Klarissa Hollander
Kern Laboratory
Department of Biochemistry
Brandeis University
In Vitro Myristoylation: the Path to a Clearer Picture of Abl Kinase Regulation
Poster Abstract
Abelson tyrosine kinase (Abl) plays a critical role in cell cycle regulation. Misregulation of Abl has been identified in various cancers. When functioning normally, the kinase populates an inactive, closed conformation, and active open conformation. For closing, the SH2 and SH3 domains pack against the kinase domain and an N-terminal myristoyl group inserts into the kinase domain. While the regulatory role of the above mechanisms is generally described, there is much more debate about the role of the 80 residues connecting the myristoyl moiety to the SH3 domain which are not conserved and have no defined structure.
Abl can be purified in its myristoylated state only from eukaryotic cells, and in vitro myristoylation experiments have never been performed, which are necessary for NMR and other biophysical experiments. Previous in vitro research has utilized a myristoylated peptide which binds to Abl in trans to simulate the inhibitory effect of a myristoylated tail. By myristoylating the tail directly in vitro, we have obtained pure states of both myristoylated and non-mysristoylated Abl, allowing for a direct comparison of the levels of inhibition provided by the myristoyl group how it happens in the cell.
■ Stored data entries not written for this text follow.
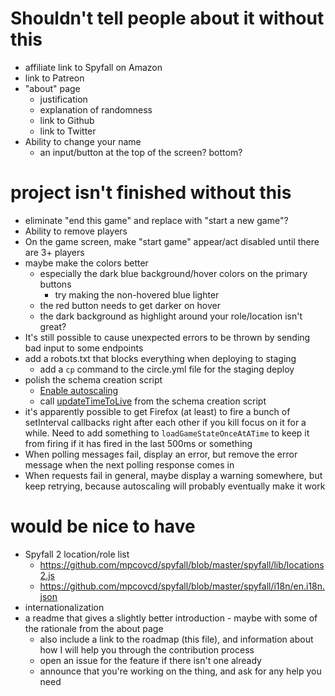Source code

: # Shouldn't tell people about it without this

- affiliate link to Spyfall on Amazon
- link to Patreon
- "about" page
	- justification
	- explanation of randomness
	- link to Github
	- link to Twitter
- Ability to change your name
	- an input/button at the top of the screen?  bottom?

# project isn't finished without this

- eliminate "end this game" and replace with "start a new game"?
- Ability to remove players
- On the game screen, make "start game" appear/act disabled until there are 3+ players
- maybe make the colors better
	- especially the dark blue background/hover colors on the primary buttons
		- try making the non-hovered blue lighter
	- the red button needs to get darker on hover
	- the dark background as highlight around your role/location isn't great?
- It's still possible to cause unexpected errors to be thrown by sending bad input to some endpoints
- add a robots.txt that blocks everything when deploying to staging
	- add a `cp` command to the circle.yml file for the staging deploy
- polish the schema creation script
	- [Enable autoscaling](https://github.com/Signiant/dynamodb-autoscale-enabler)
	- call [updateTimeToLive](https://docs.aws.amazon.com/AWSJavaScriptSDK/latest/AWS/DynamoDB.html#updateTimeToLive-property) from the schema creation script
- it's apparently possible to get Firefox (at least) to fire a bunch of setInterval callbacks right after each other if you kill focus on it for a while.  Need to add something to `loadGameStateOnceAtATime` to keep it from firing if it has fired in the last 500ms or something
- When polling messages fail, display an error, but remove the error message when the next polling response comes in
- When requests fail in general, maybe display a warning somewhere, but keep retrying, because autoscaling will probably eventually make it work


# would be nice to have

- Spyfall 2 location/role list
	- https://github.com/mpcovcd/spyfall/blob/master/spyfall/lib/locations2.js
	- https://github.com/mpcovcd/spyfall/blob/master/spyfall/i18n/en.i18n.json
- internationalization
- a readme that gives a slightly better introduction - maybe with some of the rationale from the about page
	- also include a link to the roadmap (this file), and information about how I will help you through the contribution process
	- open an issue for the feature if there isn't one already
	- announce that you're working on the thing, and ask for any help you need

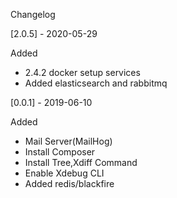 Changelog

[2.0.5] - 2020-05-29

Added
 * 2.4.2 docker setup services
 * Added elasticsearch and rabbitmq

[0.0.1] - 2019-06-10

Added
 * Mail Server(MailHog)
 * Install Composer
 * Install Tree,Xdiff Command
 * Enable Xdebug CLI
 * Added redis/blackfire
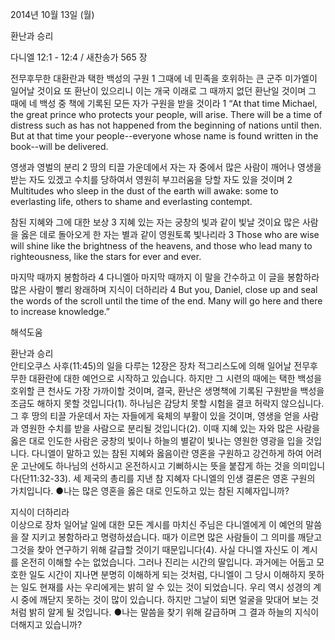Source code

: 2014년 10월 13일 (월)

환난과 승리



다니엘 12:1 - 12:4 / 새찬송가 565 장


전무후무한 대환란과 택한 백성의 구원
1 그때에 네 민족을 호위하는 큰 군주 미가엘이 일어날 것이요 또 환난이 있으리니 이는 개국 이래로 그 때까지 없던 환난일 것이며 그 때에 네 백성 중 책에 기록된 모든 자가 구원을 받을 것이라
1 “At that time Michael, the great prince who protects your people, will arise. There will be a time of distress such as has not happened from the beginning of nations until then. But at that time your people--everyone whose name is found written in the book--will be delivered.   

영생과 영벌의 분리
2 땅의 티끌 가운데에서 자는 자 중에서 많은 사람이 깨어나 영생을 받는 자도 있겠고 수치를 당하여서 영원히 부끄러움을 당할 자도 있을 것이며
2 Multitudes who sleep in the dust of the earth will awake: some to everlasting life, others to shame and everlasting contempt.   

참된 지혜와 그에 대한 보상
3 지혜 있는 자는 궁창의 빛과 같이 빛날 것이요 많은 사람을 옳은 데로 돌아오게 한 자는 별과 같이 영원토록 빛나리라
3 Those who are wise will shine like the brightness of the heavens, and those who lead many to righteousness, like the stars for ever and ever.   

마지막 때까지 봉함하라
4 다니엘아 마지막 때까지 이 말을 간수하고 이 글을 봉함하라 많은 사람이 빨리 왕래하며 지식이 더하리라
4 But you, Daniel, close up and seal the words of the scroll until the time of the end. Many will go here and there to increase knowledge.”

해석도움





환난과 승리  
안티오쿠스 사후(11:45)의 일을 다루는 12장은 장차 적그리스도에 의해 일어날 전무후무한 대환란에 대한 예언으로 시작하고 있습니다. 하지만 그 시련의 때에는 택한 백성을 호위할 큰 천사도 가장 가까이할 것이며, 결국, 환난은 생명책에 기록된 구원받을 백성을 조금도 해하지 못할 것입니다(1). 하나님은 감당치 못할 시험을 결코 허락지 않으십니다. 그 후 땅의 티끌 가운데서 자는 자들에게 육체의 부활이 있을 것이며, 영생을 얻을 사람과 영원한 수치를 받을 사람으로 분리될 것입니다(2). 이때 지혜 있는 자와 많은 사람을 옳은 대로 인도한 사람은 궁창의 빛이나 하늘의 별같이 빛나는 영원한 영광을 입을 것입니다. 다니엘이 말하고 있는 참된 지혜와 옳음이란 영혼을 구원하고 강건하게 하여 어려운 고난에도 하나님의 선하시고 온전하시고 기뻐하시는 뜻을 붙잡게 하는 것을 의미입니다(단11:32-33). 세 제국의 총리를 지낸 참 지혜자 다니엘의 인생 결론은 영혼 구원의 가치입니다.
●나는 많은 영혼을 옳은 대로 인도하고 있는 참된 지혜자입니까?

지식이 더하리라  
이상으로 장차 일어날 일에 대한 모든 계시를 마치신 주님은 다니엘에게 이 예언의 말씀을 잘 지키고 봉함하라고 명령하셨습니다. 때가 이르면 많은 사람들이 그 의미를 깨닫고 그것을 찾아 연구하기 위해 갈급할 것이기 때문입니다(4). 사실 다니엘 자신도 이 계시를 온전히 이해할 수는 없었습니다. 그러나 진리는 시간의 딸입니다. 과거에는 어둡고 모호한 일도 시간이 지나면 분명히 이해하게 되는 것처럼, 다니엘이 그 당시 이해하지 못하는 일도 현재를 사는 우리에게는 밝히 알 수 있는 것이 되었습니다. 우리 역시 성경의 계시 중에 깨닫지 못하는 것이 많이 있습니다. 하지만 그날이 되면 얼굴을 맞대어 보는 것처럼 밝히 알게 될 것입니다.
●나는 말씀을 찾기 위해 갈급하며 그 결과 하늘의 지식이 더해지고 있습니까?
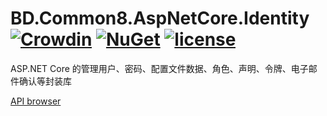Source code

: # BD.Common8.AspNetCore.Identity [![Crowdin](https://badges.crowdin.net/bdcommon8/localized.svg)](https://crowdin.com/project/bdcommon8) [![NuGet](https://img.shields.io/nuget/v/BD.Common8.AspNetCore.Identity.svg)](https://www.nuget.org/packages/BD.Common8.AspNetCore.Identity) [![license](https://img.shields.io/badge/license-MIT%20License-yellow.svg)](https://github.com/BeyondDimension/Common/blob/dev8/LICENSE)
ASP.NET Core 的管理用户、密码、配置文件数据、角色、声明、令牌、电子邮件确认等封装库

[API browser](https://beyonddimension.github.io/Common/api/index.html)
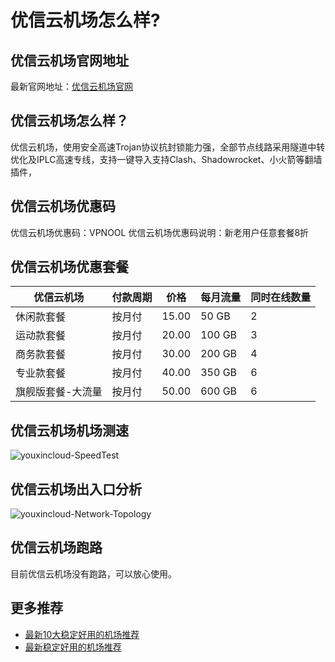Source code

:# 优信云机场怎么样?

## 优信云机场官网地址
最新官网地址：[优信云机场官网](https://dljc.affxc.com/youxincloud/)

## 优信云机场怎么样？
优信云机场，使用安全高速Trojan协议抗封锁能力强，全部节点线路采用隧道中转优化及IPLC高速专线，支持一键导入支持Clash、Shadowrocket、小火箭等翻墙插件，

## 优信云机场优惠码
优信云机场优惠码：VPNOOL
优信云机场优惠码说明：新老用户任意套餐8折

## 优信云机场优惠套餐

| 优信云机场     | 付款周期 | 价格    | 每月流量   | 同时在线数量 |
|-----------|------|-------|--------|--------|
| 休闲款套餐     | 按月付  | 15.00 | 50 GB  | 2      |
| 运动款套餐     | 按月付  | 20.00 | 100 GB | 3      |
| 商务款套餐     | 按月付  | 30.00 | 200 GB | 4      |
| 专业款套餐     | 按月付  | 40.00 | 350 GB | 6      |
| 旗舰版套餐-大流量 | 按月付  | 50.00 | 600 GB | 6      |

## 优信云机场机场测速

![youxincloud-SpeedTest](https://github.com/user-attachments/assets/cb6adf74-b9d4-430a-b17c-cd47612814aa)


## 优信云机场出入口分析

![youxincloud-Network-Topology](https://github.com/user-attachments/assets/2a0fe792-9d5c-42f7-abfb-17627aace26d)


## 优信云机场跑路
目前优信云机场没有跑路，可以放心使用。

## 更多推荐
 - [最新10大稳定好用的机场推荐](https://github.com/dailijichang/jichangtuijian)
 - [最新稳定好用的机场推荐](https://www.dailijichang.com/?utm_source=github&utm_medium=dailijichang-details)
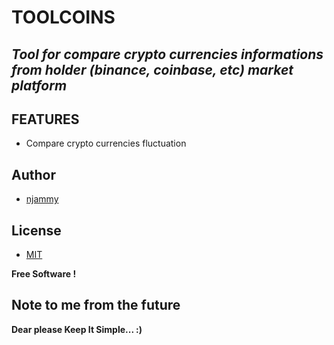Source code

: 

# TOOLCOINS

## _Tool for compare crypto currencies informations from holder (binance, coinbase, etc) market platform_


## FEATURES

- Compare crypto currencies fluctuation

## Author

- [njammy](https://github.com/njammy)

## License

- [MIT](./LICENSE)

**Free Software !**

## Note to me from the future

**Dear please Keep It Simple... :)**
Using UV-Vis coupled assays, we determined that myristoylation in trans provides less inhibition than myristoylation in cis, and removal of the unstructured tail leads to even less inhibition. However, the addition of peptides which bind to the SH2 and SH3 domains, preventing them from packing against the kinase domain, activates each of the three constructs by 5.5 fold.
Personal Statement
I am extremely grateful for the support of the M.R. Bauer Foundation this summer, which has allowed me to continue my work in the Kern lab and experience full-time academic lab work. These ten weeks have allowed me to focus on my research without the stress of classes and spend the time necessary to hone my skills, enabling me to confidently perform each of the tasks necessary for my experiments. This intensive period has been crucial for the completion of my senior thesis not only because I collected data, but also because I have learned how to design, plan, and efficiently execute experiments, skills which will allow me to accomplish more in the upcoming year and for the rest of my career.
Additionally, this experience has cemented my resolve to pursue my PhD after graduation. This opportunity to work full time, doing what I will be doing for most of the time that I spend in grad school, showed me that it really was a future that I could readily see myself in and one that I think I would enjoy. This time has also greatly informed the choices that I will make when it comes to picking interesting programs. I have a much better idea of what I want to get out of a graduate school experience and having interacted much more closely with my PI, other PhD students and fellow undergrads I have a much better idea of what kind of environment will give that to me. I am very thankful for the opportunity to learn, grow, and become a better scientist.